Much research confirms that it takes up to ten years to master a discipline. It is interesting that this is normally the amount of time it takes to finish a bachelor’s degree, a master’s degree and a doctoral degree.
The disciplined mind also knows how to work steadily over time to improve skill and understanding. He says, “Without at least one discipline under his belt, the individual is doomed to march to someone else’s tune.”
The synthesizing mind has the “ability to integrate ideas from different disciplines or spheres into a coherent whole and to communicate that integration to others.” It achieves this by taking information from different sources, understands and evaluates the information objectively and puts it together in ways that make sense to the synthesizer and also to other persons.
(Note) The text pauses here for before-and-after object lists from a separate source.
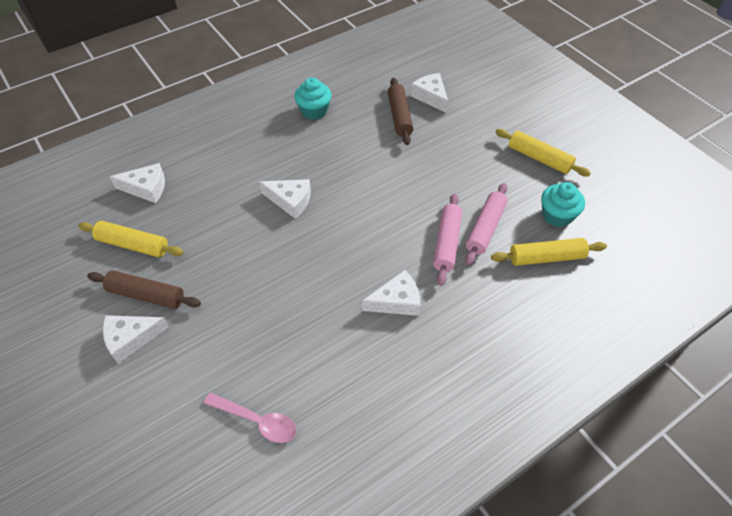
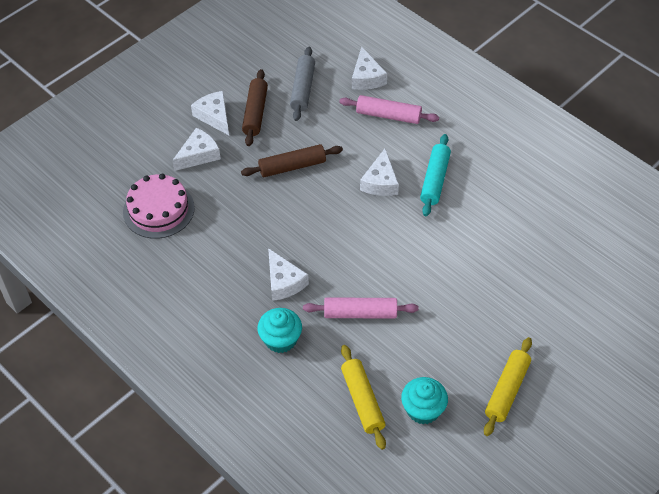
camera: 80 degrees right, 0 degrees up
(133, 245) = (303, 89): yellow rolling pin -> grey rolling pin
(257, 421) = (158, 209): pink spoon -> pink cake
(302, 161) = (435, 180): none -> turquoise rolling pin
(314, 111) = (512, 174): turquoise cupcake -> turquoise cupcake (280, 339)
(399, 116) = (531, 250): brown rolling pin -> brown rolling pin (292, 166)
(430, 97) = (575, 275): white cheese -> white cheese (198, 155)
(485, 228) = (388, 344): pink rolling pin -> pink rolling pin (388, 115)

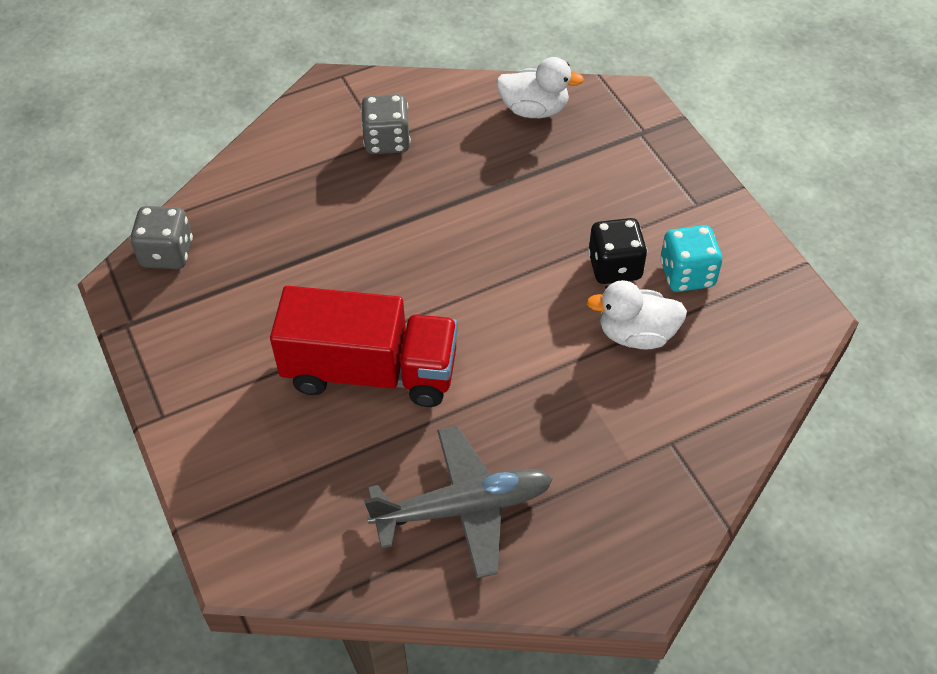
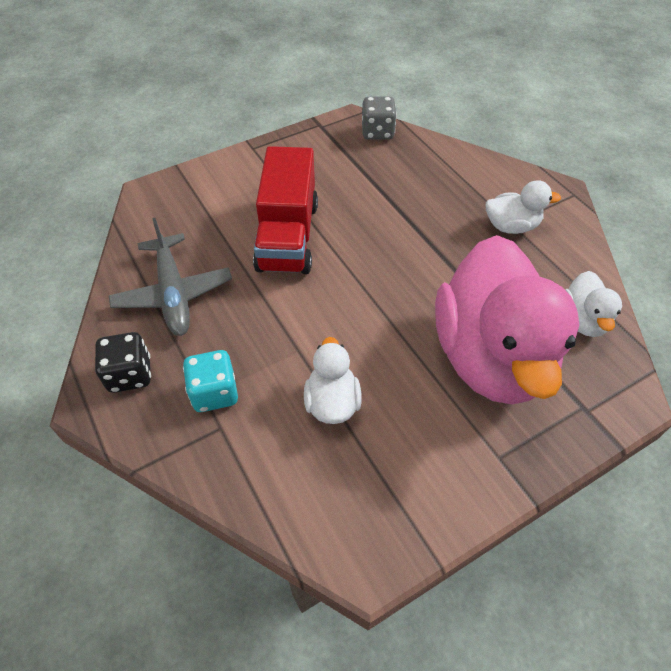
camera: 85 degrees right, 0 degrees up
(387, 141) = (511, 226): grey dice -> white duck
(578, 190) = (491, 356): none -> pink duck
(614, 267) = (406, 385): black dice -> black dice (130, 374)
(687, 274) = (406, 445): turquoise dice -> turquoise dice (214, 393)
The work of synthesizing has always been valuable in the past. Among the greatest works of synthesizers are the Bible and the books of Aristotle – and Physics, Metaphysics, Poetics, Rhetoric and many others.
But this capacity to synthesize becomes even more critical as voluminous information mounts at dizzying rates.
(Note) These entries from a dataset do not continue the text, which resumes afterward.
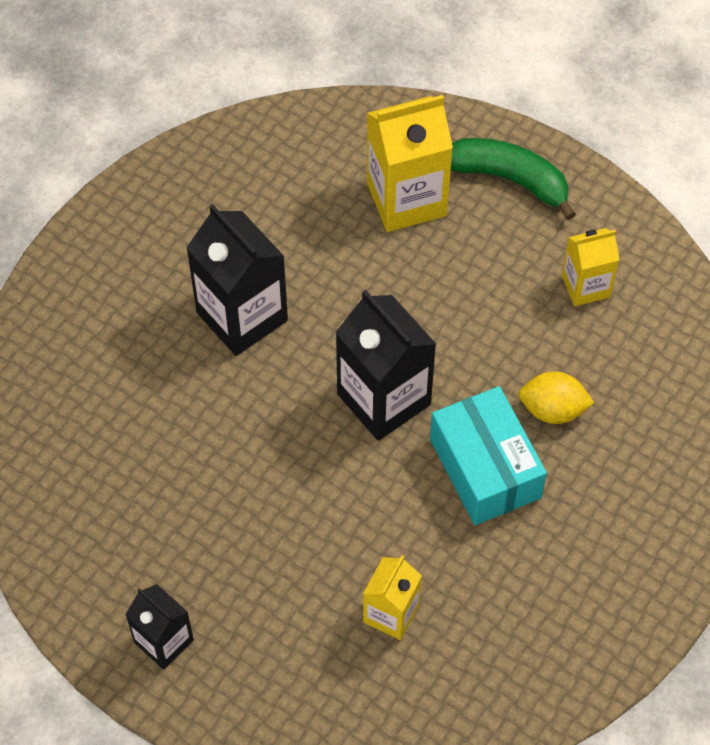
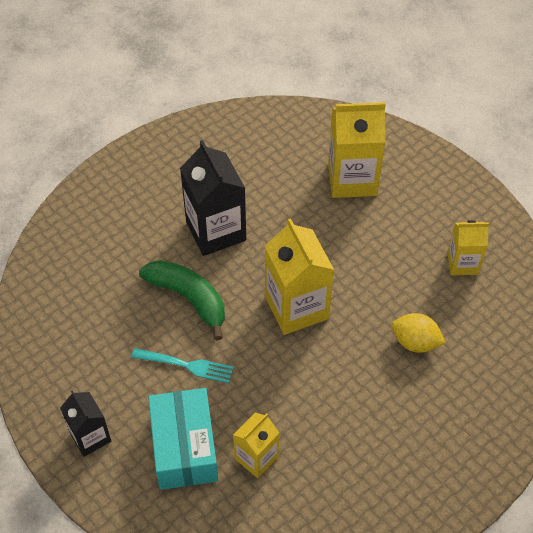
camera: 15 degrees right, 5 degrees down
(260, 514) = (185, 365): none -> turquoise fork
(384, 399) = (296, 307): black carton -> yellow carton
(485, 468) = (354, 371): turquoise box -> turquoise box (184, 448)
(509, 179) = (427, 181): green banana -> green banana (189, 298)

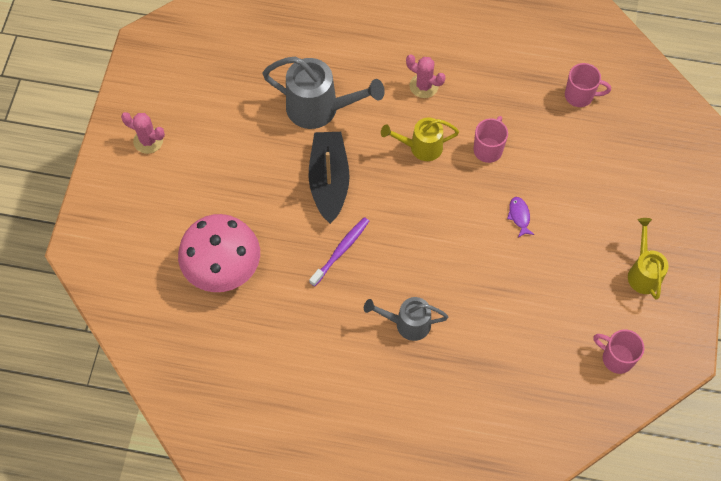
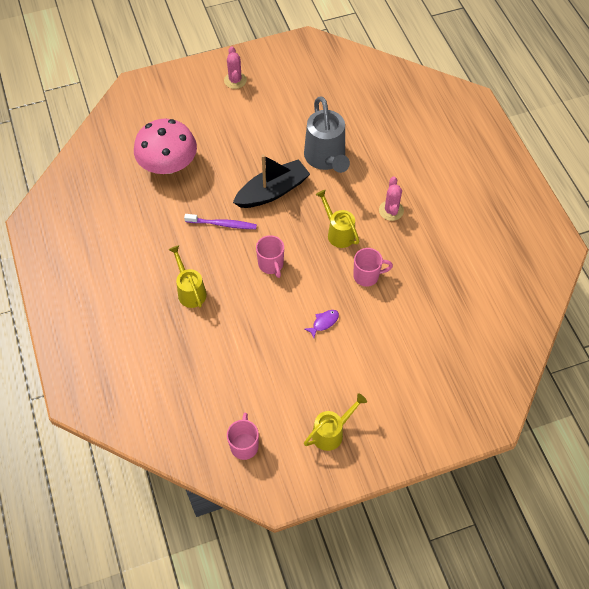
camera: 60 degrees right, 5 degrees down
(407, 323) = (190, 291): grey watering can -> yellow watering can
(580, 96) = (460, 316): pink mug -> pink mug (271, 265)

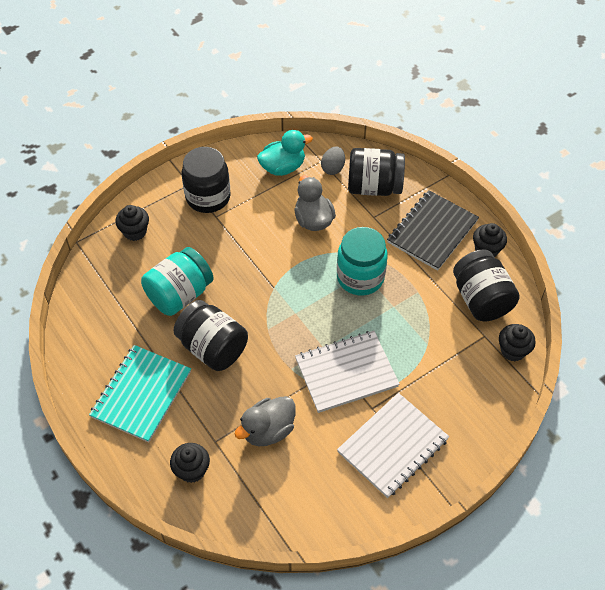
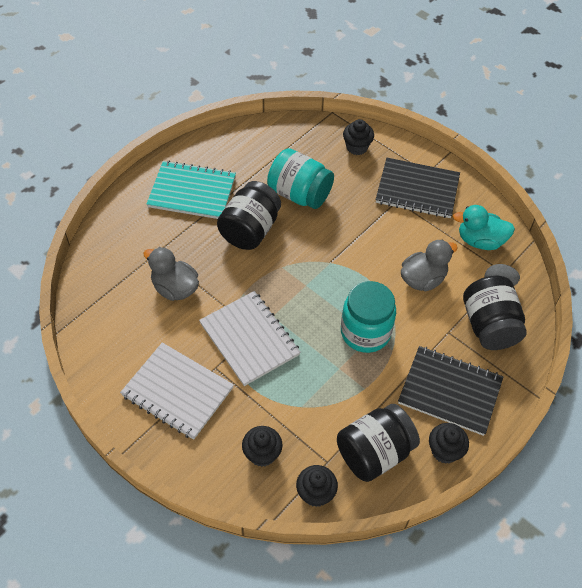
camera: 75 degrees right, 0 degrees up
(192, 470) = (127, 242): black cupcake -> black cupcake (262, 454)
(208, 197) = (417, 190): black jar -> black notebook
(283, 167) = (480, 241): turquoise duck -> turquoise duck turned 135 degrees clockwise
“The creating mind has the capacity to uncover and clarify new problems, questions and phenomena.” Its foundation must be discipline and synthesis. However, it breaks new ground by putting forth new ideas, posing unfamiliar questions, conjuring up fresh ways of thinking and arriving at unexpected answers.
The creating mind “seeks to remain at least one step ahead of even the most sophisticated computers and robots.”
One of the most fascinating theories of Gardner is that a critical mass of persons engaged in creative activity constitutes the optimal formula for ensuring continuing innovation. He points to different examples in history. “Athens in the 5th century BC; Florence during the Renaissance; Vienna and Paris in 1900 and Silicon Valley in the 1990s.”
Albert Einstein was an unknown patent officer until his scientific papers were recognized by journal editors and knowledgeable colleagues. Gardner says: “The same story can be told about the writings of James Joyce; the paintings of Pablo Picasso; the managerial strategies developed by Peter Drucker and Michael Porter; the musical compositions of Richard Wagner, Duke Ellington and John Lennon; the economic theories of John Maynard Keynes and Milton Friedman.”
This emphasizes the importance of awards and recognition like the Nobel Prize, the Pulitzer Prize and the National Book Awards in the Philippines.
The respectful mind is aware of and appreciates differences among human beings. It recognizes that today one can no longer remain within one’s shell or home territory and therefore must “note and welcome differences between human individuals and between human groups, try to understand these ‘others’ and seek to work effectively with them. In a world where we are all interlinked, intolerance or disrespect is no longer an option.
“Humans exhibit a deep-seated tendency to create groups, to provide distinctive marks for these collectivities and to adopt clearly positive or clearly hostile attitude toward neighboring and more distant cohorts.”
Gardner’s proposal: “In a world composed of a few hundred nations, thousands of groups speaking, thousands of languages and more than six billion inhabitants, we can no longer simply draw a curtain or build a wall that isolates groups from one another indefinitely.
“We homo sapiens must somehow learn how to inhabit neighboring places – and the same planet –without hating one another, without lusting to injure or kill one another, without acting on xenophobic inclinations even if our own group might emerge triumphant in the short run.
“The ethical mind ponders the nature of one’s work and the needs and desires of the society in which one lives. This mind conceptualizes how workers can serve purposes beyond self-interest and how citizens can work unselfishly to improve the lot of all. The ethical mind then acts on the basis of these analyses.”
The key, therefore, is to determine the metric for identifying what a “good worker” is. Gardner describes the worker with an ethical mind.
“A good worker has a set of principles and values that she can state explicitly or at least acknowledge upon questioning. The principles are consistent with one another… The worker keeps these principles in mind constantly; asks whether she is abiding by them and takes corrective action when she does not. The worker is transparent – to the extent possible, she operates out in the open and does not hide what she is doing… Most important, the worker passes the hypocrisy test; she abides by the principles even when they go against her own self-interest.”
These five minds are particularly at a premium today and are vital for these challenging and uncertain times.